Last week, the National Statistical Office of the Union government released the gross domestic product (GDP) estimates for the second quarter of this fiscal year. As usual, the data was released well after the trading day had closed, at 5:30 pm. On the same day, the latest print for the core sector was made public — that too after the close of business. This is followed as a norm with many important data results. Inflation numbers too tend to be issued very late. The government seems to believe that it is necessary to do so in order to minimise trading around the new information. But is that how a mature economy behaves? The reasons behind such decisions should be re-examined, and a rational approach be taken. Such analysis would no doubt demonstrate that timely data release is far more in the national interest than the current procedures. Rather than preventing speculation around data releases, the current system simply disadvantages Indian investors. Most important markets elsewhere are open at 5:30 pm IST, and thus everyone in the world can adjust to new information before Indian investors do.
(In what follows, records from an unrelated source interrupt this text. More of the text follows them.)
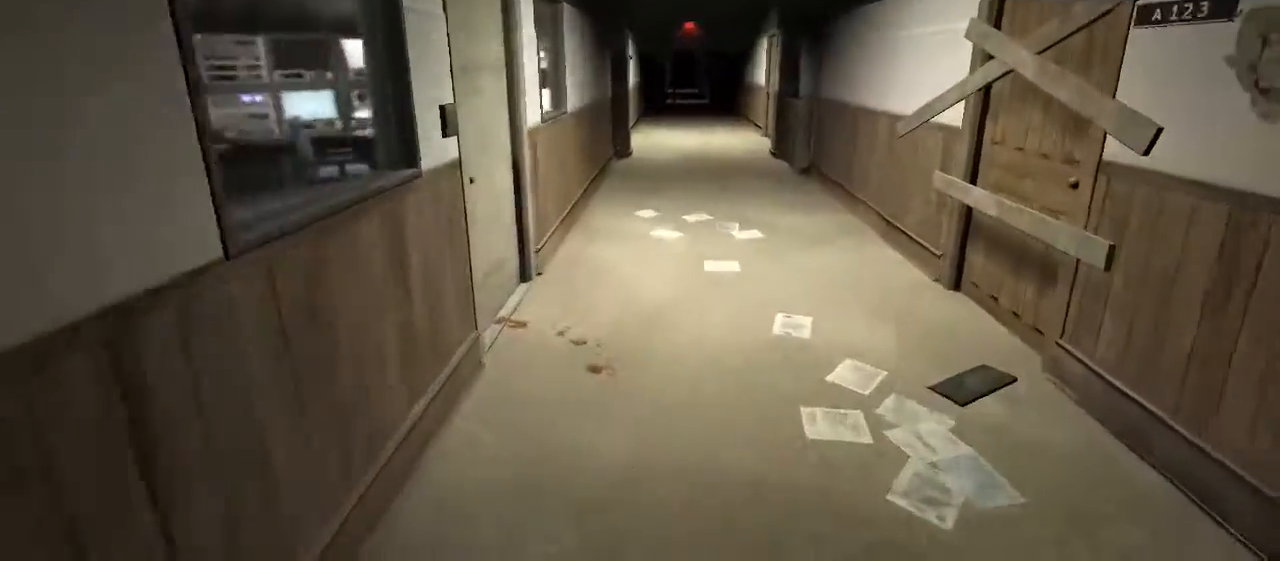
{"keys": ["shift", "w"], "mouse": [], "events": [[50, "d", "up"]]}
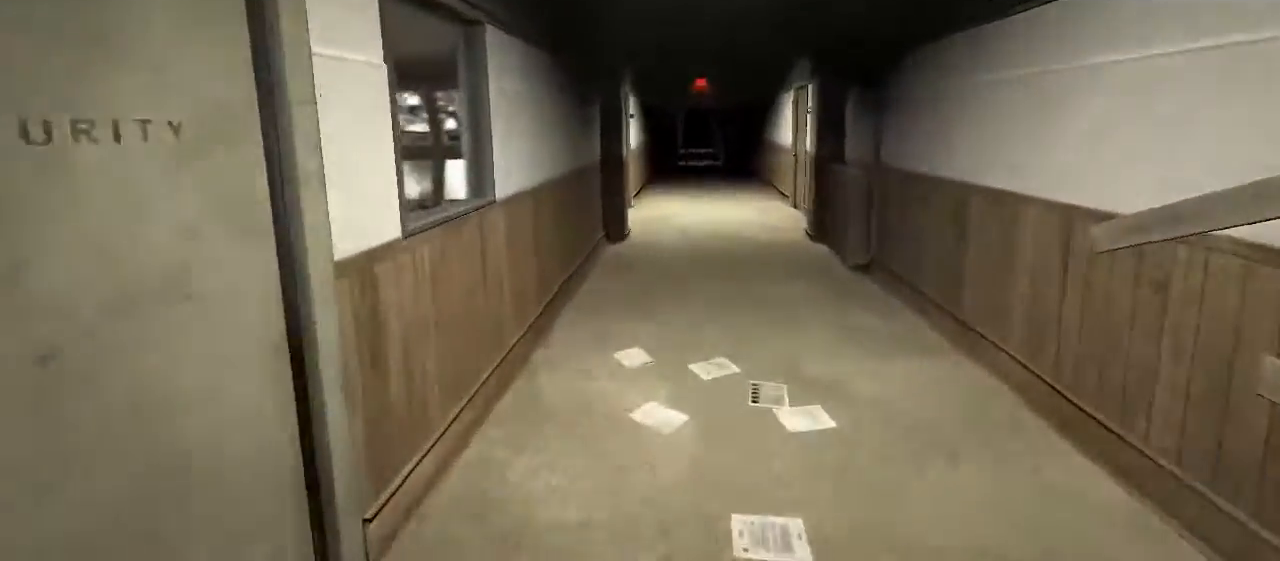
{"keys": ["shift", "w"], "mouse": [], "events": [[50, "d", "down"], [150, "d", "up"]]}
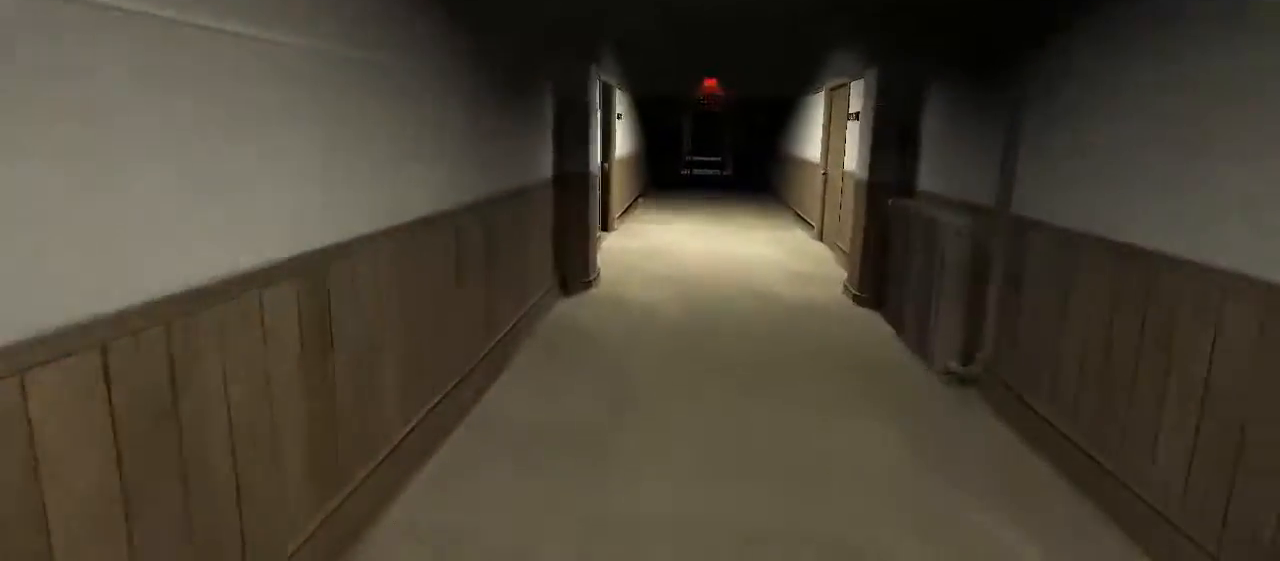
{"keys": ["shift", "w"], "mouse": [], "events": []}
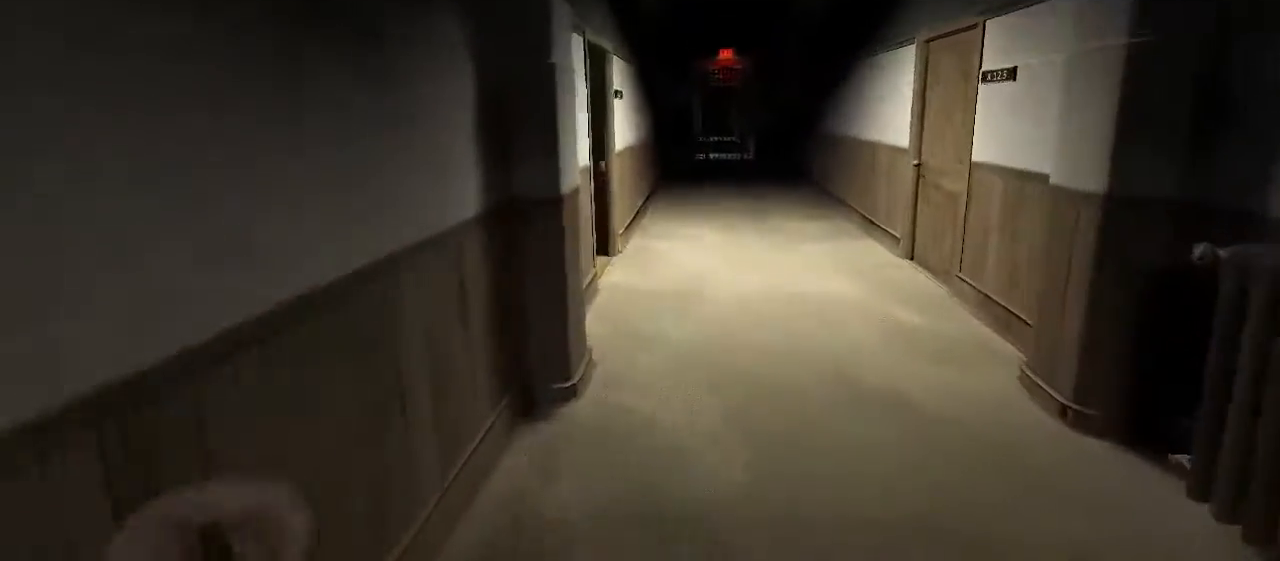
{"keys": ["shift", "w"], "mouse": [], "events": [[167, "d", "down"], [200, "d", "up"]]}
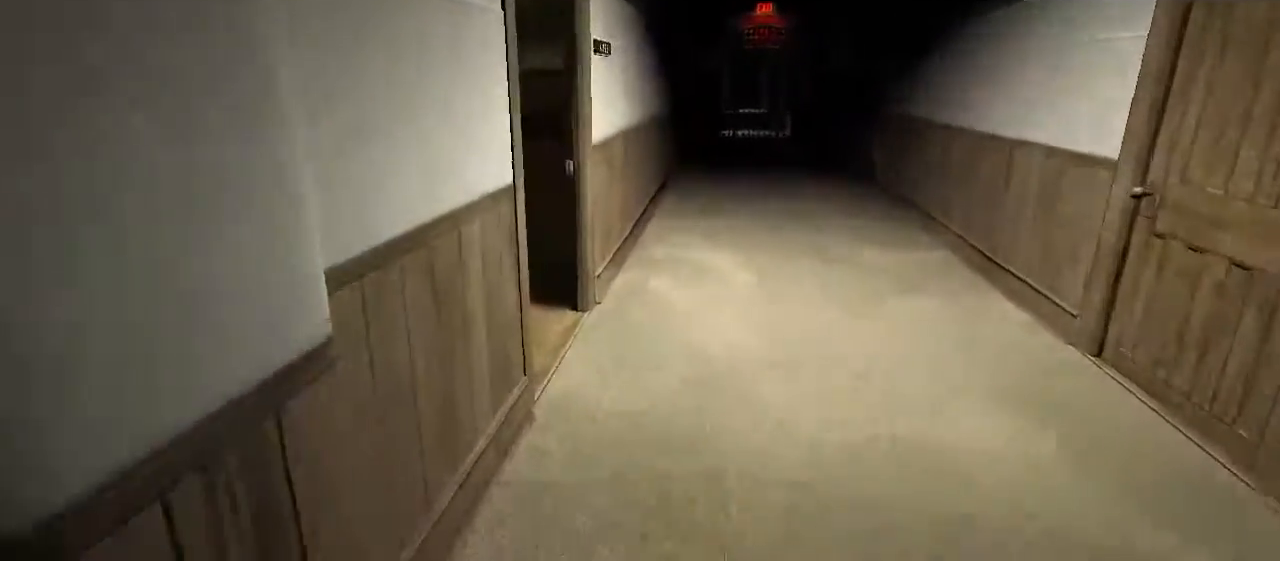
{"keys": ["shift", "w"], "mouse": [], "events": []}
Surely creating a systemic disadvantage for the Indian financial markets is not the intent of the government.
One major problem of releasing data so late in the day is that proper analysis cannot be conducted by the news media, either by daily newspapers that go to press at night, or by primetime news bulletins on television. Aside from important and regular data like GDP numbers, even vital longer-term data releases such as the Periodic Labour Force Survey, or PLFS, were released late in the day, causing them to be barely covered in the news. The government’s statistical organs are not the only agencies responsible for this error in communication strategy. The Reserve Bank of India (RBI) is no better. It released its state finance report so late this year that most newspapers could not even cover it the next day. In a year when state finances are in stress, this was clearly not the best thing to do.
The fact that such caution about data releases is completely unwarranted is demonstrated by one regular decision most likely to move the markets, the RBI’s monetary policy, is indeed made public during working hours. That includes a lengthy press conference. This has led to no negative consequences at all. For that matter, the Union Budget too has been moved from the traditional time of 5:30 pm — set during colonial rule to coincide with the presentation of the United Kingdom’s budget in Westminster — to earlier in the day. If traders can be trusted to respond properly to the information contained in the Union Budget, surely timely GDP numbers are not capable of destabilising the system? Every other data release and report from the Government of India and the RBI should follow the same rules as the Union Budget and monetary policy. Ideally, in fact, wherever necessary they should be accompanied by a press conference in which the details are elucidated and the statisticians’ and officials’ guidance about the data is made clear. Efforts should also be made to standardise the format in which the data is released. A uniform system of data in English should be required, including from state governments. State finances do not get the attention they deserve because of a lack of uniformity.